Records supplied START
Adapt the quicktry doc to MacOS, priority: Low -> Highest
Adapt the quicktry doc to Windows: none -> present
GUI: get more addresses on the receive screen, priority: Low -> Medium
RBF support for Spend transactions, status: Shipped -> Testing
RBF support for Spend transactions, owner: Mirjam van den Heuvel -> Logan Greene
Records supplied END
### Exercise description:
Repeat every record, keeping each word and mark exactly as it is.

### Your solution:
Adapt the quicktry doc to MacOS, priority: Low -> Highest
Adapt the quicktry doc to Windows: none -> present
GUI: get more addresses on the receive screen, priority: Low -> Medium
RBF support for Spend transactions, status: Shipped -> Testing
RBF support for Spend transactions, owner: Mirjam van den Heuvel -> Logan Greene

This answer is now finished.